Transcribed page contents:
##############################

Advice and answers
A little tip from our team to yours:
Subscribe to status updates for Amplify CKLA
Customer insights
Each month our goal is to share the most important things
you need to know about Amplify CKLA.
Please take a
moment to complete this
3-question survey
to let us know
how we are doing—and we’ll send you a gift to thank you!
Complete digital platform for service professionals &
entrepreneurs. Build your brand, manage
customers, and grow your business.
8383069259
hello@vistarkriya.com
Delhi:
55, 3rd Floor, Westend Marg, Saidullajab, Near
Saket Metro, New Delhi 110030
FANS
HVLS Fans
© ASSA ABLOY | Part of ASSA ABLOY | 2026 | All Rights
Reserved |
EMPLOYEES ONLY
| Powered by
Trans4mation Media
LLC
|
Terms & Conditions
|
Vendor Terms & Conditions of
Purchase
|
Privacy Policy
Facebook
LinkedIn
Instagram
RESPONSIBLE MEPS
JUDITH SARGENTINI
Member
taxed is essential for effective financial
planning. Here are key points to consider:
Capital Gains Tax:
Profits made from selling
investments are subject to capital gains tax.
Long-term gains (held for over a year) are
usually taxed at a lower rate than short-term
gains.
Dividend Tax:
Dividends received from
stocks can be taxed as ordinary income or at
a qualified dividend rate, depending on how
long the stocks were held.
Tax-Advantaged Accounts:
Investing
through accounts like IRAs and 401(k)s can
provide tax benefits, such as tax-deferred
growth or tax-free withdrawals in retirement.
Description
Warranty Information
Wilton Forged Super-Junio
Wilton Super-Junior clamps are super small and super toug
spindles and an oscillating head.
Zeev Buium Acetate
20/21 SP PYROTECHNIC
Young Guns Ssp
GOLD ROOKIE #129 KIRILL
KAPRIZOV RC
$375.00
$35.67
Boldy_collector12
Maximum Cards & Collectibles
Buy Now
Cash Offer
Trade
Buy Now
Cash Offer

##############################

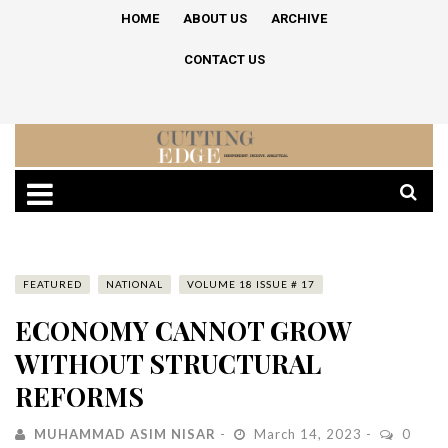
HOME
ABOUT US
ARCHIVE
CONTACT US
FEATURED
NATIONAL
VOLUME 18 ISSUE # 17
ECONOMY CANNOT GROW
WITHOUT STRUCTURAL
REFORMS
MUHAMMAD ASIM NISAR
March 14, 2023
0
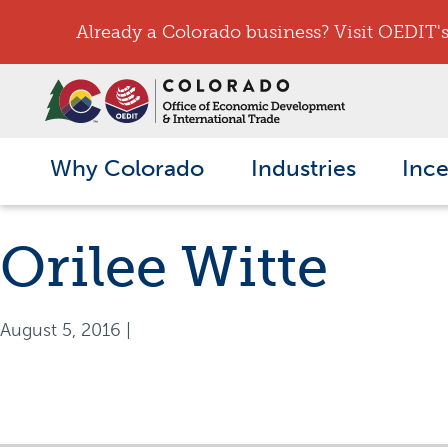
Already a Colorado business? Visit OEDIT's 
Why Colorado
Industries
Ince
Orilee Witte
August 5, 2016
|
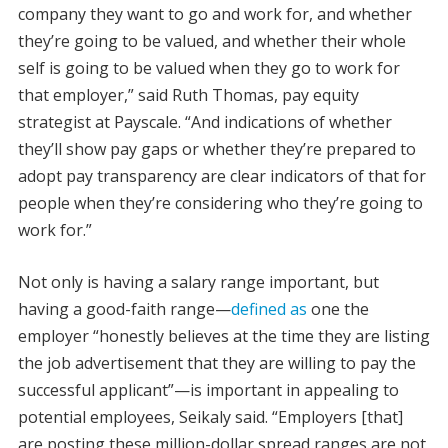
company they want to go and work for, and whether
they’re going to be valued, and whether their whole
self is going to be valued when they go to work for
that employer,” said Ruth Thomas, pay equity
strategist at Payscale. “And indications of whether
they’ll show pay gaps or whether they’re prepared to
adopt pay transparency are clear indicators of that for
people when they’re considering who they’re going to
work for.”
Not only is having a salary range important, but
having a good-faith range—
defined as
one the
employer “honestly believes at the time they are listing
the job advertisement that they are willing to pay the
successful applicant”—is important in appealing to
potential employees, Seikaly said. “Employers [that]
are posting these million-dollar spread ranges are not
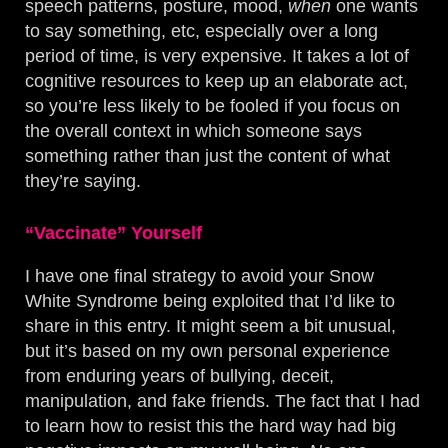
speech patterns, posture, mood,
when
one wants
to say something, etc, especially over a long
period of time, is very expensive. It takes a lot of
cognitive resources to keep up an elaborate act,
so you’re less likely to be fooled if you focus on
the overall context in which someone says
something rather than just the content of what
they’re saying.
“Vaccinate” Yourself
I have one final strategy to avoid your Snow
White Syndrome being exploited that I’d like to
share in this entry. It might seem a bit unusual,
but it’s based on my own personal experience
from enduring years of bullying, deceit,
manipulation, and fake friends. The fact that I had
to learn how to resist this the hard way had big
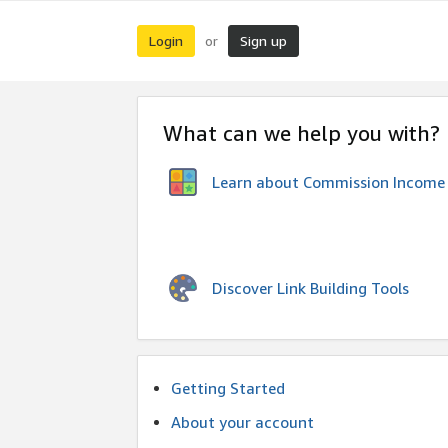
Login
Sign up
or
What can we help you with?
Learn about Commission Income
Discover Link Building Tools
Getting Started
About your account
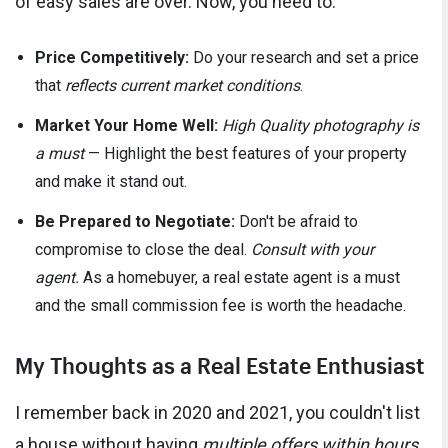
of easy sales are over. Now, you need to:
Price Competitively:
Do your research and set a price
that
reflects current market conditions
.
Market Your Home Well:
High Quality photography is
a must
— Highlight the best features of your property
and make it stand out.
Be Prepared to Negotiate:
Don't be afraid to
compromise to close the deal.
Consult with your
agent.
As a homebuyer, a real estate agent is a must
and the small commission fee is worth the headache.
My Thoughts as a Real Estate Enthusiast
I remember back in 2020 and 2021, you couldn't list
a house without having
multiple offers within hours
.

##############################

• Assignment
The answer must consist of each line from the data that includes the string "this".

• Response below
moment to complete this
share in this entry. It might seem a bit unusual,
to learn how to resist this the hard way had big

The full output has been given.